[Trecho dado]
No dia 14 deste mês, começou em Bagua um julgamento contra Pizango e outras 53 pessoas por incitação à violência e outros 18 crimes relacionados com esse massacre. “Não tínhamos opção e pensamos que nossos protestos foram justos. Mas o preço foi muito alto. Não queremos que isso se repita. Queremos passar do grande protesto para a grande proposta”, declarou Pizango, que pode pegar prisão perpétua se for condenado.
A investigação publicada na Proceedings mostra que a violência registrada em Bagua poderia ter sido evitada se as autoridades e as empresas tivessem reconhecido os direitos indígenas e trabalhado com eles. “Com grande pena devo dizer que isso ainda não acontece no Peru”, acrescentou Pizango, que nem mesmo estava em Bagua quando se desencadeou a violência.
Enquanto isso, o Ministério do Ambiente pediu ao dirigente e à Aidesep que colaborem com o planejamento da cúpula sobre mudança climática da Organização das Nações Unidas (ONU), que acontecerá em Lima no final deste ano. Pizango espera que essa conferência permita mostrar ao mundo que os povos indígenas podem proteger as florestas e o clima.
Reparar as relações entre as comunidades, as empresas e os governos é difícil, afirmou Rachel Davis, coautora da investigação e integrante da Iniciativa de Responsabilidade Social Corporativa da Universidade de Harvard, nos Estados Unidos. “É muito mais complicado reconstruir um vínculo destruído com uma população local; as relações não podem se retroajustar”, opinou. Franks compara a situação com um divórcio. Muito raramente os casais divorciados voltam a se casar.

[Tarefa curta 1]
Diga se cada afirmação concorda com o trecho sobre o julgamento de Bagua, respondendo sim ou não e citando as palavras exatas do trecho que decidem: (a) o julgamento em Bagua é contra Pizango e mais 53 pessoas; (b) Pizango estava em Bagua quando a violência começou; (c) a cúpula da ONU sobre mudança climática acontecerá em Lima no final deste ano.
[Tarefa curta 2]
Transcreva do trecho sobre o julgamento de Bagua a parte que vai de "A investigação publicada" até "florestas e o clima.", incluindo esta última.

[Itens extraídos]
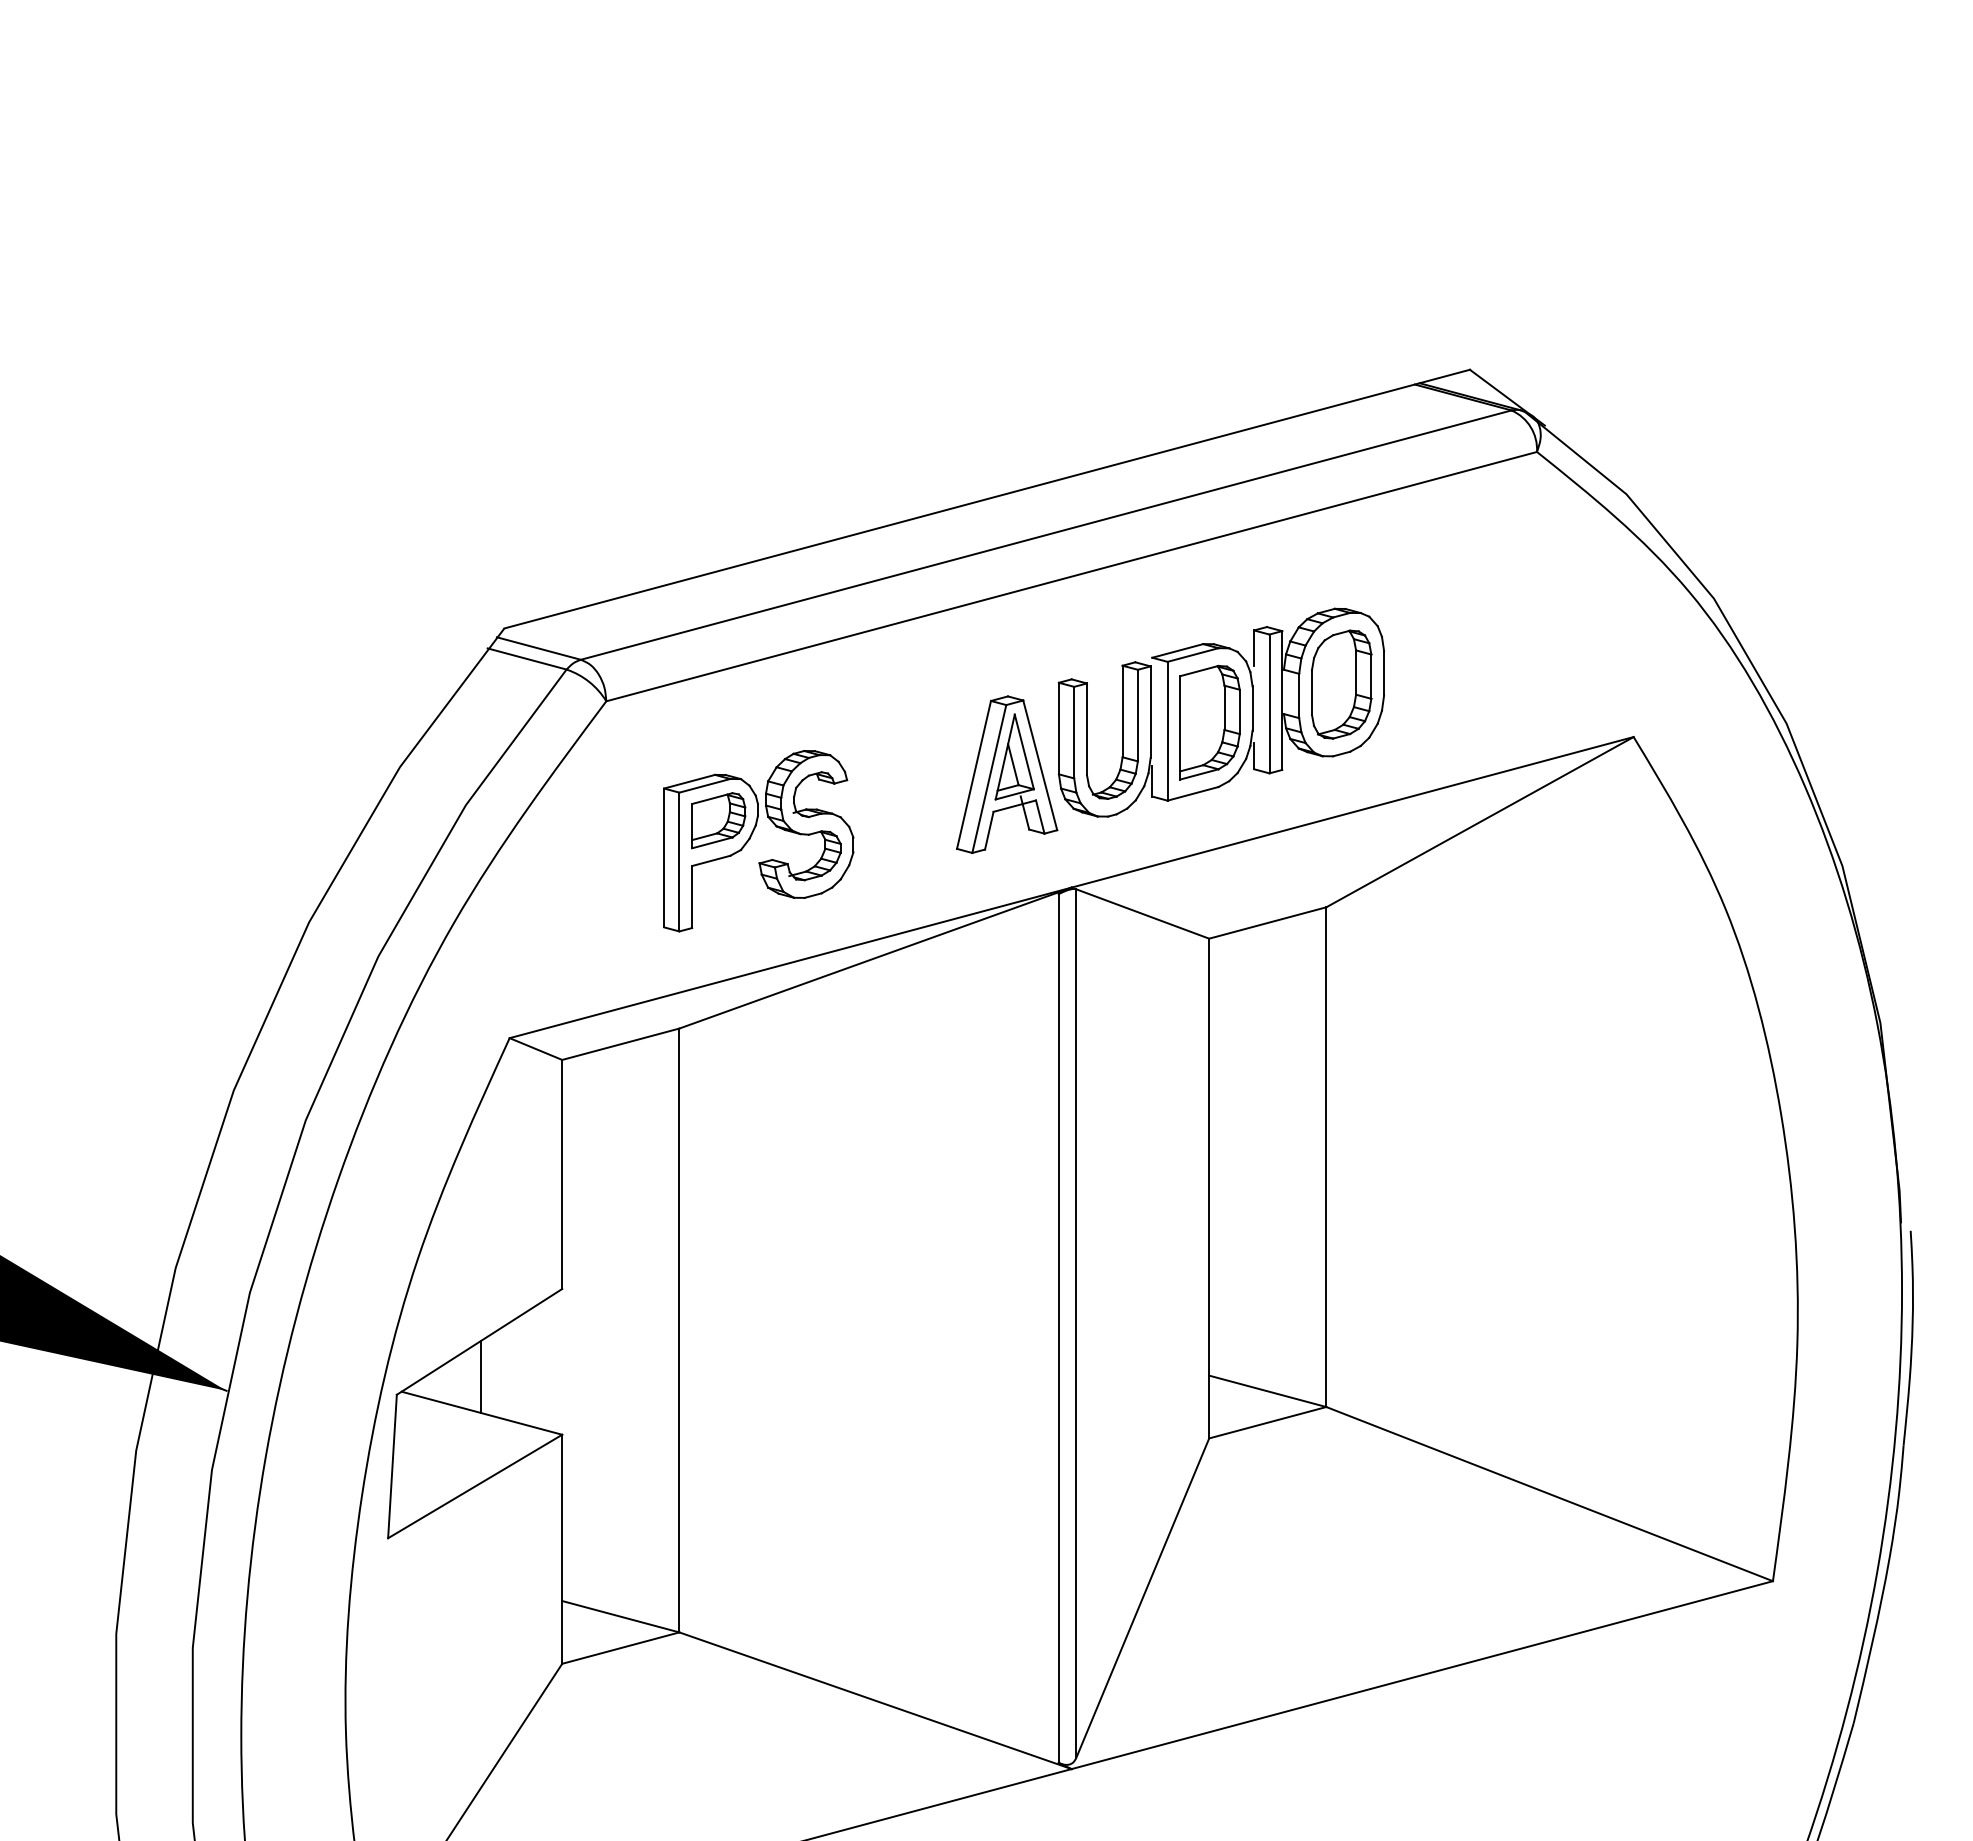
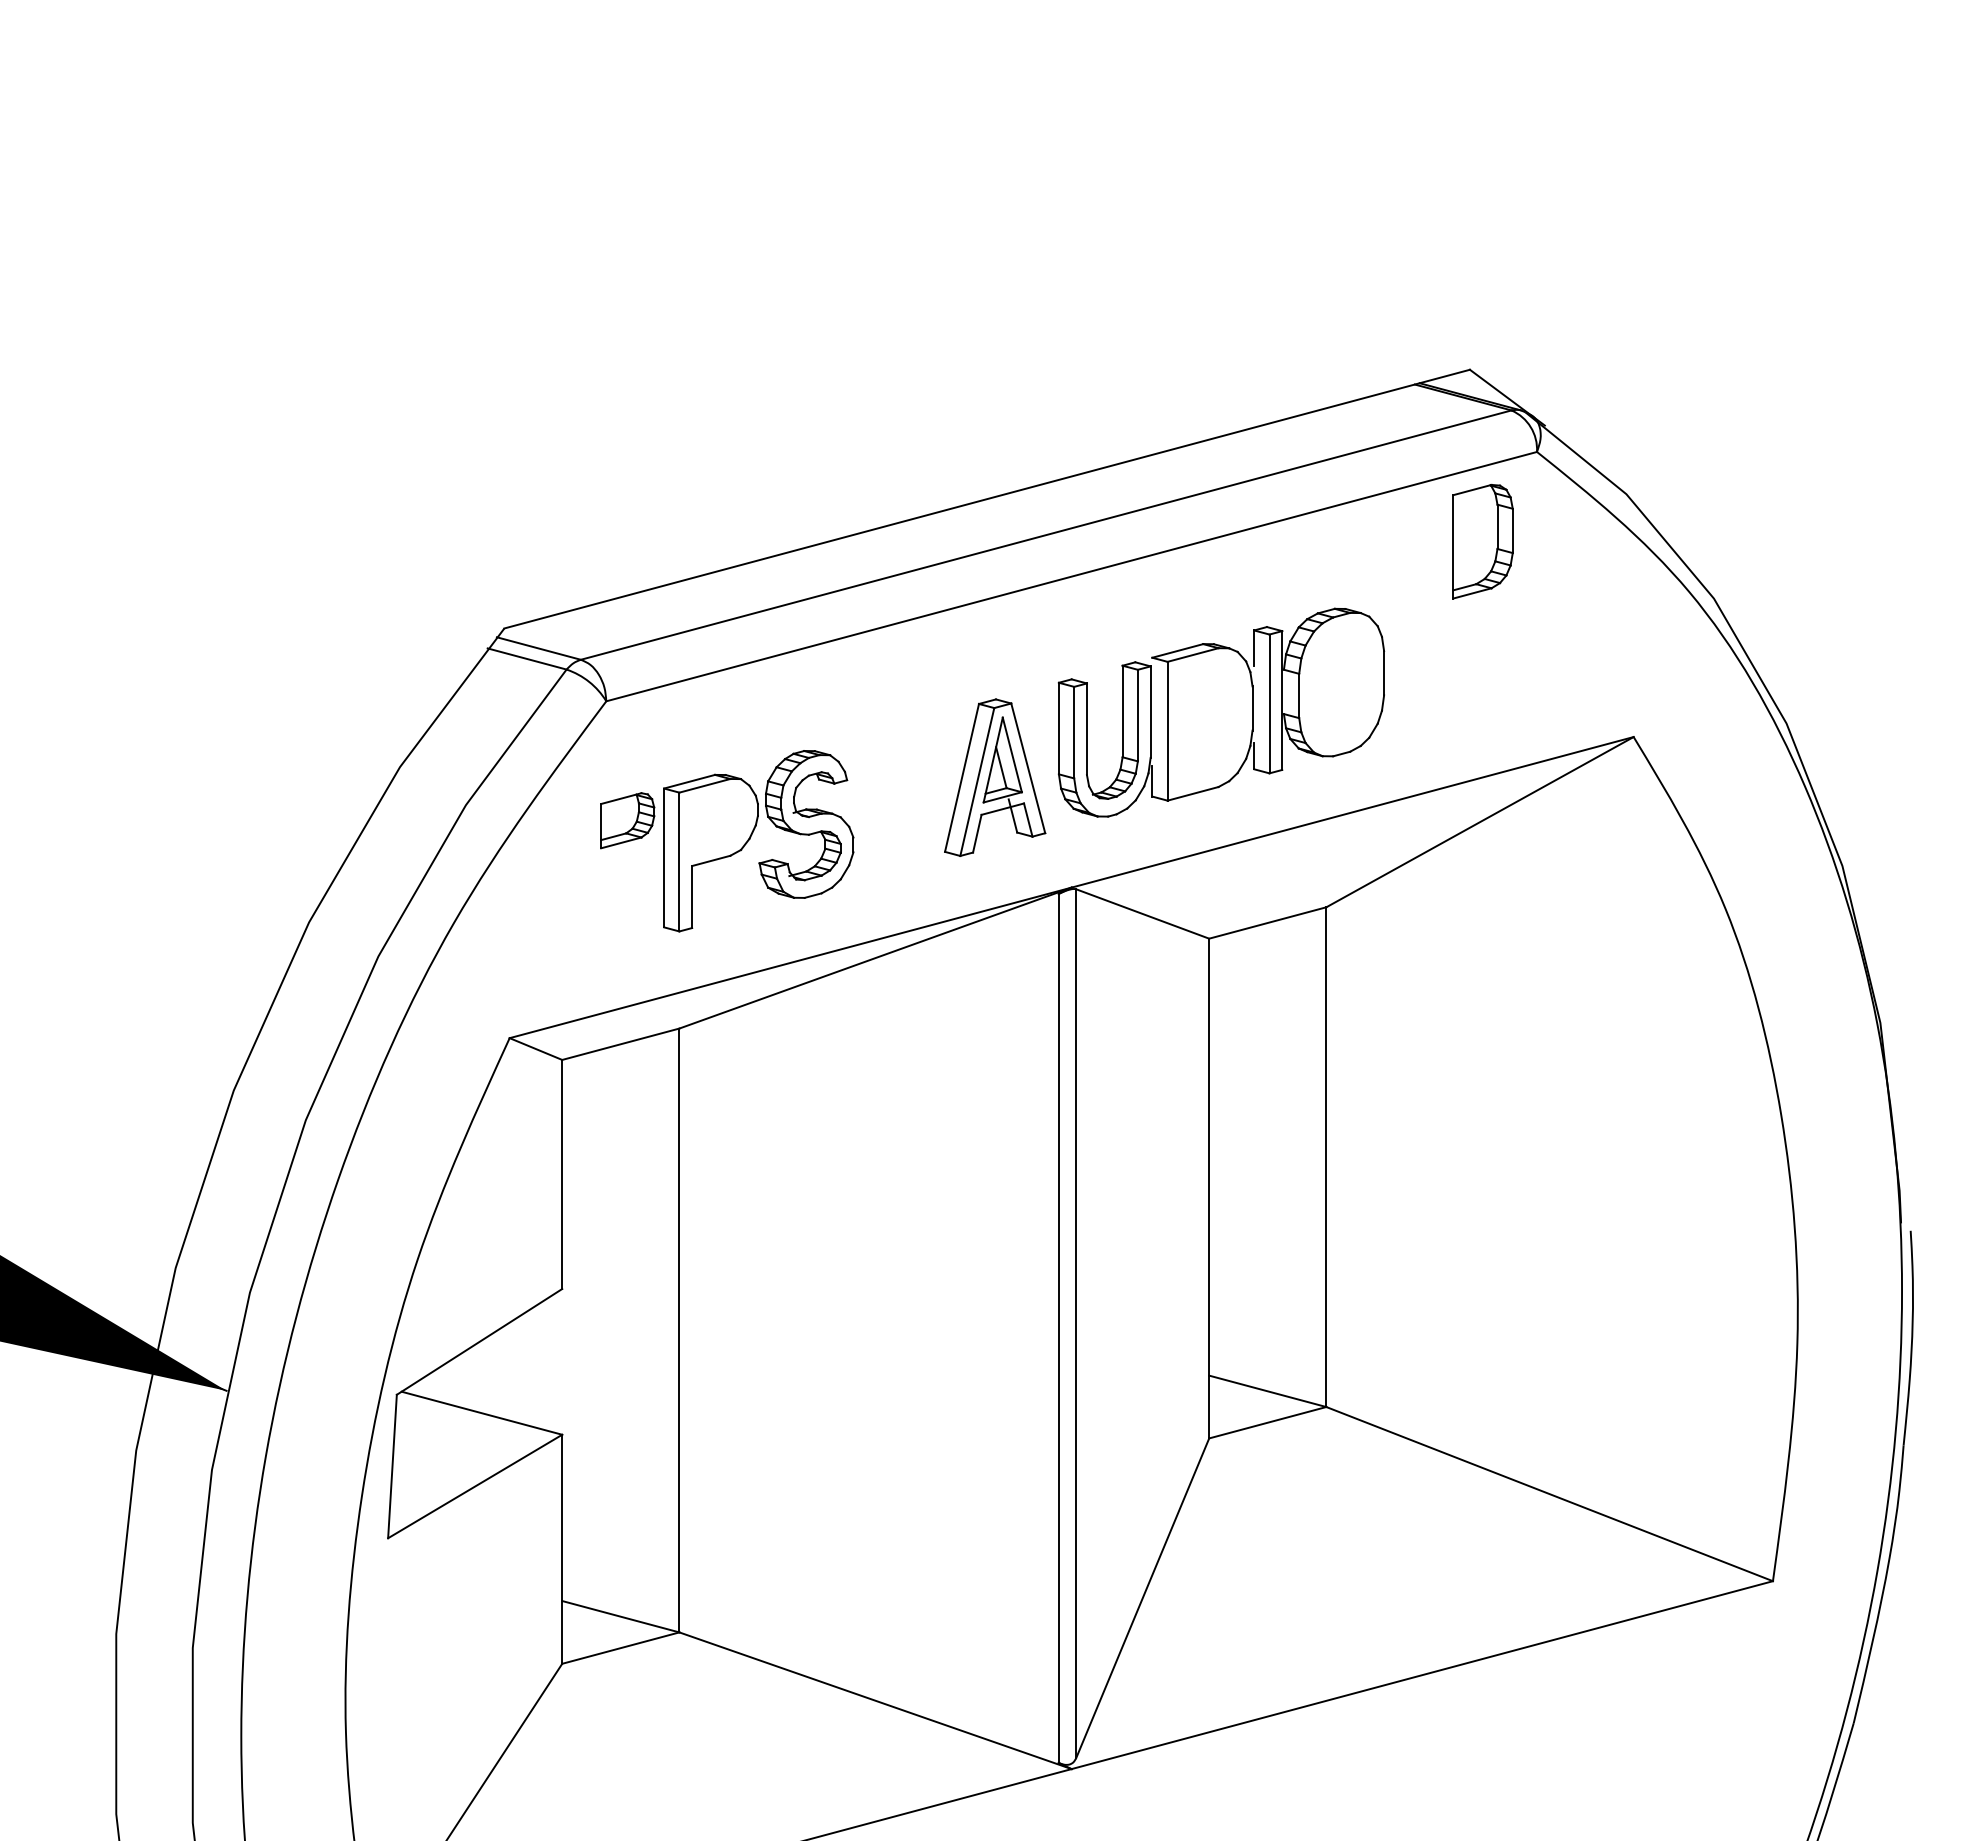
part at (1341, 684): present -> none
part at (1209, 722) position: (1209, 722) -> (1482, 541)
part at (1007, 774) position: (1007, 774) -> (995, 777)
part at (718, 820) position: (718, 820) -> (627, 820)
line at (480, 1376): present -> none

[Resposta final 1]
(a) Sim: "começou em Bagua um julgamento contra Pizango e outras 53 pessoas".
(b) Não: "que nem mesmo estava em Bagua quando se desencadeou a violência".
(c) Sim: "que acontecerá em Lima no final deste ano".

[Resposta final 2]
A investigação publicada na Proceedings mostra que a violência registrada em Bagua poderia ter sido evitada se as autoridades e as empresas tivessem reconhecido os direitos indígenas e trabalhado com eles. “Com grande pena devo dizer que isso ainda não acontece no Peru”, acrescentou Pizango, que nem mesmo estava em Bagua quando se desencadeou a violência.
Enquanto isso, o Ministério do Ambiente pediu ao dirigente e à Aidesep que colaborem com o planejamento da cúpula sobre mudança climática da Organização das Nações Unidas (ONU), que acontecerá em Lima no final deste ano. Pizango espera que essa conferência permita mostrar ao mundo que os povos indígenas podem proteger as florestas e o clima.